# QUOTED PASSAGE
━━━━━━━━━━
“Non-vaxers should all be banished to an island where they can trade diseases and die together.”
“I don’t want any unvaccinated children or adults around my children!”
“People who don’t vaccinate should have their children taken away from them.”
“People who don’t vaccinate are worse than bioterrorists.”
“Non-vaxers shouldn’t be allowed to have children. They’re too stupid to reproduce.”
“People who don’t vaccinate are murderers and baby-killers.”
“Doctors are well within their rights to throw anti-vaxers out of their practice. These people could spread dangerous diseases.”
Ever heard someone say these things about vaccine refusers? Maybe you’ve said some of them yourself.
You probably consider yourself an open-minded person who would never get caught up in prejudice and hysteria. During World War II, you would have opposed the confinement of Japanese Americans. Had you lived in the Deep South after the Civil War, you wouldn’t have supported Jim Crow laws. If you lived in Australia during the mid-twentieth century, you would have been outraged and appalled at half-white children being pulled away from their Aboriginal mothers. If you had lived in Germany under Hitler, you would have been against forcing people to undergo sterilization surgery against their will and you would have seen through all the lies about Jews that were disseminated by the Nazi propaganda machine. And you believe that it would be cruel and inhumane to deny medical treatment to someone with HIV/AIDS.
But would you? If you’ve ever said any of the above sentiments, or written them online in Facebook as all your friends join in putting down people who don’t vaccinate, you should take a good hard look at yourself.
Because it wasn’t that long ago that anthropologists and biologists stated the black people were naturally lacking intelligence and moral restraint and more like “apes”. So if you place your trust in an idea because the people supporting it have a doctoral degree, you would probably believe that it was a biological fact that non-white people are inferior to white people.
━━━━━━━━━━
# DATA SHOWN
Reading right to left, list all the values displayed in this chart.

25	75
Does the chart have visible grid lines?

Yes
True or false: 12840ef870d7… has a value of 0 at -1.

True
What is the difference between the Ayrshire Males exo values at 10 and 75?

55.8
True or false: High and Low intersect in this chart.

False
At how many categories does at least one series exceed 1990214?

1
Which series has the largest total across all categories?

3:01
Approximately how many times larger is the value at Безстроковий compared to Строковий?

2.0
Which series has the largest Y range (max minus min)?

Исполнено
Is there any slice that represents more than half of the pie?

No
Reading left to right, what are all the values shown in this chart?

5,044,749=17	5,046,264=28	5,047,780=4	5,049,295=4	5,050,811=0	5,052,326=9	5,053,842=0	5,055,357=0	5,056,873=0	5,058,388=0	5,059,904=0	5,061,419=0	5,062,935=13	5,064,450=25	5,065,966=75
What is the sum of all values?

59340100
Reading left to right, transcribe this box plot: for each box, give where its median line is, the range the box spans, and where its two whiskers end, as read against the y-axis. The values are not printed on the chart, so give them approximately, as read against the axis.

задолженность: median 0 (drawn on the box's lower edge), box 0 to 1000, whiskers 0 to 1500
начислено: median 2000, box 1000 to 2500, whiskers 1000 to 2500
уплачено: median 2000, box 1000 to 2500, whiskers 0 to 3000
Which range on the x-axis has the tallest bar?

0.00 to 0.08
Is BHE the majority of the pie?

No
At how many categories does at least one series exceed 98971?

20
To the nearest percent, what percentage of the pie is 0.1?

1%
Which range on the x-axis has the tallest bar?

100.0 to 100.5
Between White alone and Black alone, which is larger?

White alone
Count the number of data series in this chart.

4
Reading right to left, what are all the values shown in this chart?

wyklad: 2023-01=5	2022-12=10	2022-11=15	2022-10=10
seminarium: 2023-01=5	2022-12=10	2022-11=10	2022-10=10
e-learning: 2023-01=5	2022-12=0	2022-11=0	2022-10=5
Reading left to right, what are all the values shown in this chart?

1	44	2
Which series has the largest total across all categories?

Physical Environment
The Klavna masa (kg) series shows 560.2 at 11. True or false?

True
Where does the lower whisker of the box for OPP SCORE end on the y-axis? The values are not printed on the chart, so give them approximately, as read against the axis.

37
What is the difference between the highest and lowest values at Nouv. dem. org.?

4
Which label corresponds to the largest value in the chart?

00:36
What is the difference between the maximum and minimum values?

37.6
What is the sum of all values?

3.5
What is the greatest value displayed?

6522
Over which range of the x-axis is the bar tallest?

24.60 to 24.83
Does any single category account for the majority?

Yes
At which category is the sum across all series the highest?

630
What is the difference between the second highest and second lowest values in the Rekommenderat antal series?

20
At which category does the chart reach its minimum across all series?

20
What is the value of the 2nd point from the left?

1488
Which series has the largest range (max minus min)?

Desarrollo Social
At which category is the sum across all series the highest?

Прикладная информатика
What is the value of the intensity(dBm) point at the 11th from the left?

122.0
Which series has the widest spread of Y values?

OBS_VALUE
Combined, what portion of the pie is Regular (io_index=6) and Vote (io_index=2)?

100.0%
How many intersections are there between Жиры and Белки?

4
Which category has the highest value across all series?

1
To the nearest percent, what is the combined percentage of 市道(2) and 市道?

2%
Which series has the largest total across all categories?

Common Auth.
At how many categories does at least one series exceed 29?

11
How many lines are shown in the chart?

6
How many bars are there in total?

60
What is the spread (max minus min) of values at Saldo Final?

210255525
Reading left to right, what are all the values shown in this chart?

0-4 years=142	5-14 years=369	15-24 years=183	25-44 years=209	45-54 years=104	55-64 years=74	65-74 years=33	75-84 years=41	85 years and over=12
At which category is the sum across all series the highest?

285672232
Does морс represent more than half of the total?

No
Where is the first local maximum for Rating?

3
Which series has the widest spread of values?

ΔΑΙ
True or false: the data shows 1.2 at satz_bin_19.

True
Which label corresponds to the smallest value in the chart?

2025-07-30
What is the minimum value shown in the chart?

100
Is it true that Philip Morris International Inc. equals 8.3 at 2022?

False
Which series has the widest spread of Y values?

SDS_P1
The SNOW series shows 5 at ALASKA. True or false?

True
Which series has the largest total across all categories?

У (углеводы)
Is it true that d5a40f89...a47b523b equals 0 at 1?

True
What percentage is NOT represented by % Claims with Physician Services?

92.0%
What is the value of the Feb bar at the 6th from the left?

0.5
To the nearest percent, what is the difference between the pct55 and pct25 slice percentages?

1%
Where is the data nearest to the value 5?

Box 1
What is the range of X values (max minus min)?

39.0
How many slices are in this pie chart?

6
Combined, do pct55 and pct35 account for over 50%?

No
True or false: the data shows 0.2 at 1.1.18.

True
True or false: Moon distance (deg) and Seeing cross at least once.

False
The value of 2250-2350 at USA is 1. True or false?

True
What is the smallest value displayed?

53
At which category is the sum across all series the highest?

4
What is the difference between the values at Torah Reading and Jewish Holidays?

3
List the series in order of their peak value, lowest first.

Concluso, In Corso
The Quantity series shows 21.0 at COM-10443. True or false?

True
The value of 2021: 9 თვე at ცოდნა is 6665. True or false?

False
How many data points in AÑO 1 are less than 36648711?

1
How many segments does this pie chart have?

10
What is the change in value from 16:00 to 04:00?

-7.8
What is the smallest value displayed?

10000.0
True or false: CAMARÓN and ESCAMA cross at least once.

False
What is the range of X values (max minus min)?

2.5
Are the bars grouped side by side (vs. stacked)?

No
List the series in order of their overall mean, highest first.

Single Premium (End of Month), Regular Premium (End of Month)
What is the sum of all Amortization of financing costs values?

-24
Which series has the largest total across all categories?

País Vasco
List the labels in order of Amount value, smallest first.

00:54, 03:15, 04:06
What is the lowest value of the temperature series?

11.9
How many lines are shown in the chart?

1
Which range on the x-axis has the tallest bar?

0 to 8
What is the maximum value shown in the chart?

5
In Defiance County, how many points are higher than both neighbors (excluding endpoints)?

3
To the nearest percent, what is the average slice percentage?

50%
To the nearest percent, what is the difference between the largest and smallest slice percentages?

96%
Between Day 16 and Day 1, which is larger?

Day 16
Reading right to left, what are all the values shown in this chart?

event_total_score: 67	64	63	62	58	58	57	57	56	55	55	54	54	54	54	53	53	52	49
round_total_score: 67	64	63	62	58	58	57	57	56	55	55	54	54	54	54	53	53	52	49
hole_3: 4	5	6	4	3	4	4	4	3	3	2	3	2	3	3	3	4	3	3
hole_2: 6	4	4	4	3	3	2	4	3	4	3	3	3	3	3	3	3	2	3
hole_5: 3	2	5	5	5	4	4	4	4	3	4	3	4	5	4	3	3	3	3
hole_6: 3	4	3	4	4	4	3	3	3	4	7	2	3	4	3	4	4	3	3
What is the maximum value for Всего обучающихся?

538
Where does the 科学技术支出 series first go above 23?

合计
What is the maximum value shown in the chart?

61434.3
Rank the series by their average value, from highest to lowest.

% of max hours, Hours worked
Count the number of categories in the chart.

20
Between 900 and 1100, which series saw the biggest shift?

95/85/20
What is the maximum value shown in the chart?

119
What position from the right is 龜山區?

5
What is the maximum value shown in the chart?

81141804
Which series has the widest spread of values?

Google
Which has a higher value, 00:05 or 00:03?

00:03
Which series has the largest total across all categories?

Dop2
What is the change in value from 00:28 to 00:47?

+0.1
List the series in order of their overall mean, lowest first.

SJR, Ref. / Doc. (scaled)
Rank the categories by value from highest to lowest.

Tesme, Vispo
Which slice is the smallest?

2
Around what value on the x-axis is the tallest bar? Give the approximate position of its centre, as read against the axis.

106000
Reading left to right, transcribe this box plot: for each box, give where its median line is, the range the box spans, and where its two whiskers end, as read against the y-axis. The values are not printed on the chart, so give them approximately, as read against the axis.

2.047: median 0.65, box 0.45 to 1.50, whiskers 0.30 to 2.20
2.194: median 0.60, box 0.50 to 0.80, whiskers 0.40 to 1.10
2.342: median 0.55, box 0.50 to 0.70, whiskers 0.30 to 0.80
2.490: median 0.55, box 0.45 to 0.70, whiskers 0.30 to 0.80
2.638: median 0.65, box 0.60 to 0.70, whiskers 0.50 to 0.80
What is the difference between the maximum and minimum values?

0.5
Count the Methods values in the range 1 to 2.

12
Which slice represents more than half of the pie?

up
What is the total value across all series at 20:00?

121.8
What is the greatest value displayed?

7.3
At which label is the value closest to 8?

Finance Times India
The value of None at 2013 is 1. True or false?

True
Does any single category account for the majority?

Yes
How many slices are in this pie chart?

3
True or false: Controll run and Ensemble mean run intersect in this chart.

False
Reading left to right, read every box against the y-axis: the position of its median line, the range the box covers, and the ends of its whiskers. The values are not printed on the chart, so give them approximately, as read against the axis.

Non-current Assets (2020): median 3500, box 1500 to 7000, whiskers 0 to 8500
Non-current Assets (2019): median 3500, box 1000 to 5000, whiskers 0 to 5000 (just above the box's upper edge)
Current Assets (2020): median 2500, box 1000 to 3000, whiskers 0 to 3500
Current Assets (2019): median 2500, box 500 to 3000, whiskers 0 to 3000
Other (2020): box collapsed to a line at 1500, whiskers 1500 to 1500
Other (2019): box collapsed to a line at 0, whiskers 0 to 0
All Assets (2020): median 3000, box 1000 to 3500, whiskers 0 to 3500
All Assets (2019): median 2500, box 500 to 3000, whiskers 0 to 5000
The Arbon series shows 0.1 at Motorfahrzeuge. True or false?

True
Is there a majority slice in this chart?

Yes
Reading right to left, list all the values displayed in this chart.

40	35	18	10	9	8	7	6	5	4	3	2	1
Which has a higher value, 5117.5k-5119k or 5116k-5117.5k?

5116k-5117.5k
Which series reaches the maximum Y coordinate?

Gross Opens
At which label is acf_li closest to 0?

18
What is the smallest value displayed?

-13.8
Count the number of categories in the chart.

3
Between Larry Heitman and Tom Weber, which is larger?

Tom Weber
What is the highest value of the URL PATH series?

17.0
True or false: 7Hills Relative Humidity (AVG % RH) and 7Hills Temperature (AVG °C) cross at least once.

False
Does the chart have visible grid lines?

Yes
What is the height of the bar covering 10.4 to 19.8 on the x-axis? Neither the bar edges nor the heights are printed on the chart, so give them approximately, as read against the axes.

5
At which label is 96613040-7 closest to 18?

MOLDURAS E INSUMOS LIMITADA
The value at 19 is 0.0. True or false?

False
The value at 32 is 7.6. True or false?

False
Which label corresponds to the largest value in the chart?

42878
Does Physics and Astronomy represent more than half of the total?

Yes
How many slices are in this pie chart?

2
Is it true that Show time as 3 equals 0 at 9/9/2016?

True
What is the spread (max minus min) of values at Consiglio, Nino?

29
━━━━━━━━━━
# WORK REQUEST 1
Sum up the passage about vaccine refusers in two sentences.
# WORK REQUEST 2
In the passage about vaccine refusers, one quoted statement says people who don't vaccinate are worse than whom?
# WORK REQUEST 3
Carry the passage about vaccine refusers on from its last sentence.
The records come from a different source than the text.

# WRITTEN REPLY 1
The passage opens with a list of harsh statements about people who don't vaccinate, such as calls to banish them to an island, take away their children, or have doctors throw them out of their practices. It then tells readers who see themselves as open-minded opponents of past injustices like Jim Crow laws and forced sterilization to take a hard look at themselves if they have said such things, pointing out that anthropologists and biologists once claimed black people naturally lacked intelligence and moral restraint.

# WRITTEN REPLY 2
Bioterrorists.

# WRITTEN REPLY 3
And it wasn’t that long ago that the Australian government forced the removal of mixed race aboriginal children from their families in the name of assimilation, education and health.
And of course, under Hitler (and in other places, as well) people with mental illnesses or disabilities were forced to undergo sterilization surgery because their reproduction was considered a threat to public health.
Unfortunately, there is no mass outcry to protect the autonomy of the individual where vaccination is concerned. Groups like the ACLU and Anti-Defamation League will work tirelessly for issues such as same-sex marriage and other medical issues like abortion, but when it comes to allowing the individual the right to refuse vaccination, they are decidedly silent.
So ask yourself a really hard question, is your stance that the privacy and autonomy of individuals opposed to vaccination should be sacrificed for a “common good” based on compassion or fear? And if you believe vaccination is a case of “the end justifies the means”, just what are your limits when “educated” people in positions of authority tell you do something?